**Exercise description**
Transcribe each of the entries below word for word, keeping every character, symbol, and line break the same.

Source records:
==================================================
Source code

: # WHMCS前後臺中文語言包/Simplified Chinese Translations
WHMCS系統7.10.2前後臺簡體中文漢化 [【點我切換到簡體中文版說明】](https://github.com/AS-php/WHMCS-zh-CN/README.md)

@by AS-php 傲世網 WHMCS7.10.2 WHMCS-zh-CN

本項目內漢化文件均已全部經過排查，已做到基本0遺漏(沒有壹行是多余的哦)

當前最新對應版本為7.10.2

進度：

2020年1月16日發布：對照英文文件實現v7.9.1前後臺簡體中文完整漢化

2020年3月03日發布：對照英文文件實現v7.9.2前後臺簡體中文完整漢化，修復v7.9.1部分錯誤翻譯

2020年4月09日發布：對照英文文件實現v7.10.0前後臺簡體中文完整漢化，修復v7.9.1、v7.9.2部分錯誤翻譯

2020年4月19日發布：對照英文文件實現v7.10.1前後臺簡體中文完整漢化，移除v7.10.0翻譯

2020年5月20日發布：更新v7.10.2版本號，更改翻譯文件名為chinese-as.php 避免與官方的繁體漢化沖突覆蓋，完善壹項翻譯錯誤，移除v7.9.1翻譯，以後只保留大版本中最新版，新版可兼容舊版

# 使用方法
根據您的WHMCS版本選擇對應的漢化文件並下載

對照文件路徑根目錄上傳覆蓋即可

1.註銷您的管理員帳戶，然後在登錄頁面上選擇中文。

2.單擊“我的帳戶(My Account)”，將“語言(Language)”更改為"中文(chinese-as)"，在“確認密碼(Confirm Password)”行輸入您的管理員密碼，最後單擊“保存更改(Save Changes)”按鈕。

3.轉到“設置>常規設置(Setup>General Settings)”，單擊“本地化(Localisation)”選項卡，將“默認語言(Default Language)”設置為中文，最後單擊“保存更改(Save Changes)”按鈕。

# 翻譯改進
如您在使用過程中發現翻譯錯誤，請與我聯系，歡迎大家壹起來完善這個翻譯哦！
==================================================
**Output for this exercise**
Source code

: # WHMCS前後臺中文語言包/Simplified Chinese Translations
WHMCS系統7.10.2前後臺簡體中文漢化 [【點我切換到簡體中文版說明】](https://github.com/AS-php/WHMCS-zh-CN/README.md)

@by AS-php 傲世網 WHMCS7.10.2 WHMCS-zh-CN

本項目內漢化文件均已全部經過排查，已做到基本0遺漏(沒有壹行是多余的哦)

當前最新對應版本為7.10.2

進度：

2020年1月16日發布：對照英文文件實現v7.9.1前後臺簡體中文完整漢化

2020年3月03日發布：對照英文文件實現v7.9.2前後臺簡體中文完整漢化，修復v7.9.1部分錯誤翻譯

2020年4月09日發布：對照英文文件實現v7.10.0前後臺簡體中文完整漢化，修復v7.9.1、v7.9.2部分錯誤翻譯

2020年4月19日發布：對照英文文件實現v7.10.1前後臺簡體中文完整漢化，移除v7.10.0翻譯

2020年5月20日發布：更新v7.10.2版本號，更改翻譯文件名為chinese-as.php 避免與官方的繁體漢化沖突覆蓋，完善壹項翻譯錯誤，移除v7.9.1翻譯，以後只保留大版本中最新版，新版可兼容舊版

# 使用方法
根據您的WHMCS版本選擇對應的漢化文件並下載

對照文件路徑根目錄上傳覆蓋即可

1.註銷您的管理員帳戶，然後在登錄頁面上選擇中文。

2.單擊“我的帳戶(My Account)”，將“語言(Language)”更改為"中文(chinese-as)"，在“確認密碼(Confirm Password)”行輸入您的管理員密碼，最後單擊“保存更改(Save Changes)”按鈕。

3.轉到“設置>常規設置(Setup>General Settings)”，單擊“本地化(Localisation)”選項卡，將“默認語言(Default Language)”設置為中文，最後單擊“保存更改(Save Changes)”按鈕。

# 翻譯改進
如您在使用過程中發現翻譯錯誤，請與我聯系，歡迎大家壹起來完善這個翻譯哦！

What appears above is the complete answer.